PT Sumber Kurnia Laut (SKL) Kota Palopo telah berhasil mengekspor udang vaname sebanyak 40 ton. Produksi udang vaname di Kota Palopo selama tiga bulan terus meningkat.

Pemimpin Pusat PT Sumber Kurnia Laut, Bambang Julianto mengatakan dalam kurung waktu selama membuka anak cabang di Kota Palopo. ”Sebagai penampung hasil produksi udang vaname di Wilayah Luwu Raya. Kita sudah mengekspor udang vaname selama dua kali selama satu bulan,” kata Bambang, Selasa 25 Oktober.

Bambang merincikan rata-rata satu kali pengiriman, berhasil mengirim 10 ton atau satu kontainer udang vaname. Udang tersebut dikirim ke beberapa negara seperti Vietnam dan China.

Sekali pengiriman 10 ton dari udang vaname, 60-70 persen berasal hasil petani tambak dari Luwu Utara yakni Malangke dan Luwu Timur Malili.

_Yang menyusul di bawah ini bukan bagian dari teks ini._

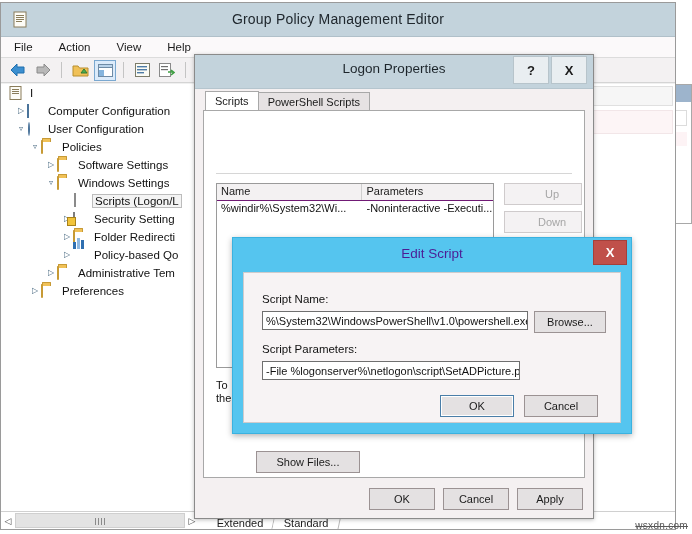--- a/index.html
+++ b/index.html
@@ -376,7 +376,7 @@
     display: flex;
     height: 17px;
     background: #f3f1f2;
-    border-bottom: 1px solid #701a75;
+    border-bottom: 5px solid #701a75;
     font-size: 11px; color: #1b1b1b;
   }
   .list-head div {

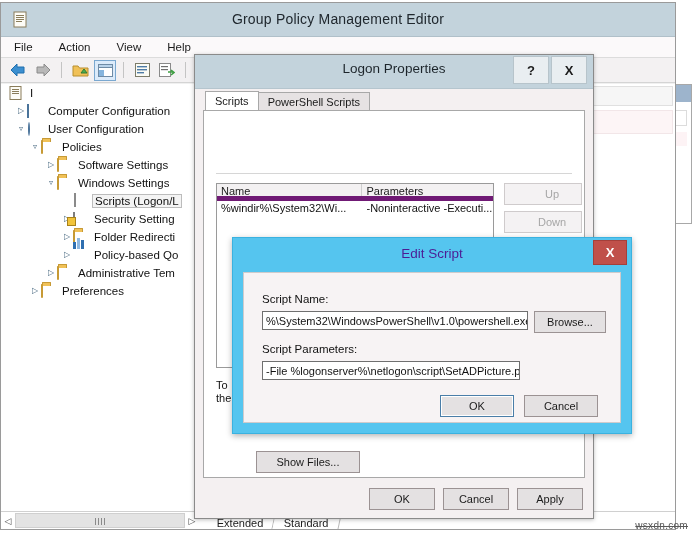--- a/index.html
+++ b/index.html
@@ -453,7 +453,7 @@
   .ed-title .t {
     position: absolute; left: 0; right: 0; top: 4px;
     text-align: center;
-    font-size: 13.5px; color: #4c1d95;
+    font-size: 13.5px; color: #000000;
   }
   .ed-close {
     position: absolute; right: 0; top: -2px;

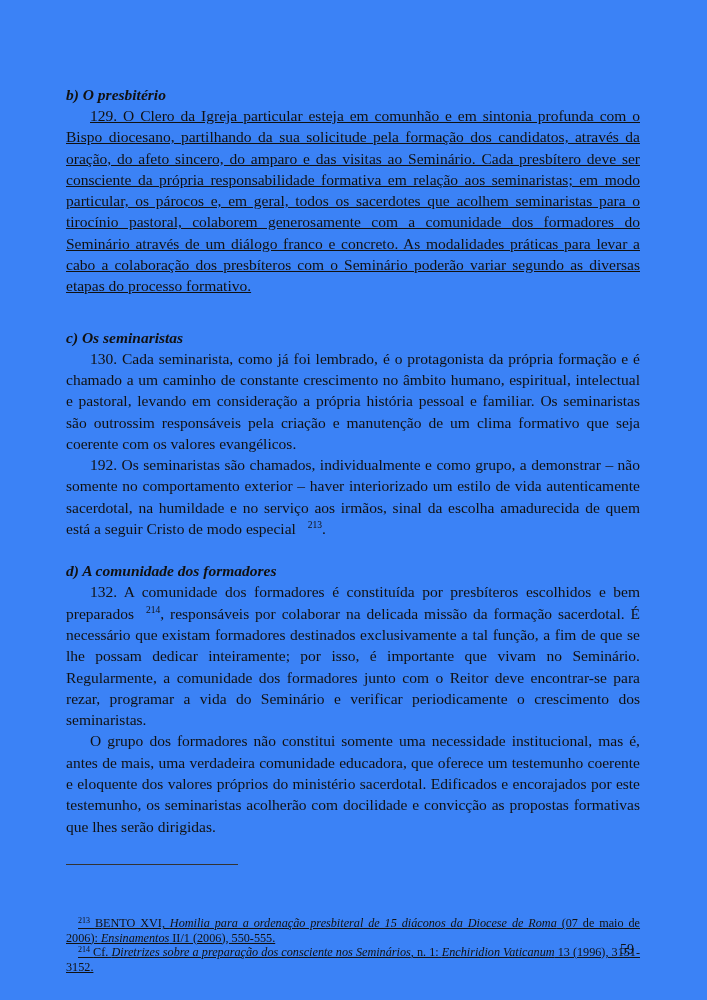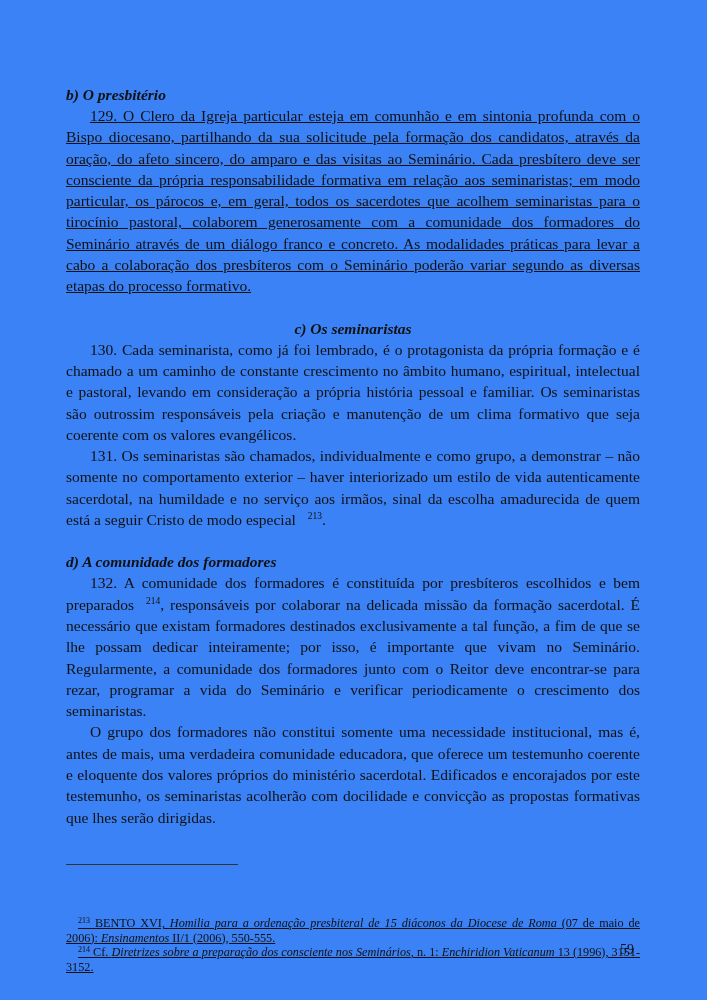--- a/index.html
+++ b/index.html
@@ -22,7 +22,7 @@
     }
     .h-b { margin-top: 0; }
     .p-129 { margin-top: 20px; text-decoration: underline; }
-    .h-c { margin-top: 21px; text-align: center; }
+    .h-c { margin-top: 30px; }
     .p-130 { margin-top: 19px; }
     .p-131 { margin-top: 21px; }
     .h-d { margin-top: 21px; }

“Malam tadi (Senin malam), kami melakukan pengiriman keempat kalinya, rata-rata sekali pengiriman sebanyak 10 ton. Dan keseluruhan selama membuka pabrik di Palopo, mengirimkan 40 ton udang vaname,”ujar Bambang.

Udang vaname tidak langsung ke luar negeri tetapi transit di Makassar dan Surabaya. Pusat pabrik udang vaname miliki PT. SKL berada di Surabaya. Di Surabaya udang vaname dari Kota Palopo dikemas ulang sesuai dengan kemasan untuk tujuan International. Kemudian di ekspor ke luar negeri.

Awal mula PT. SKL membuka cabang baru di Kota Palopo karena melihat Kota Palopo secara geografis berada di central dari berbagai Kabupaten dan Provinsi lain. Berada di daerah pesisir juga sehingga potensi produksi petani udang sangat banyak.

Dan juga melihatnya dari potensi pabrik di Luwu Raya masih sangat minim, khususnya pabrik udang vaname saja belum ada. Melihat juga kedekatan dengan manajemen PT. SKL dengan Dinas Kelautan dan Perikanan Kota Palopo sangan erat,”tutup Bambang.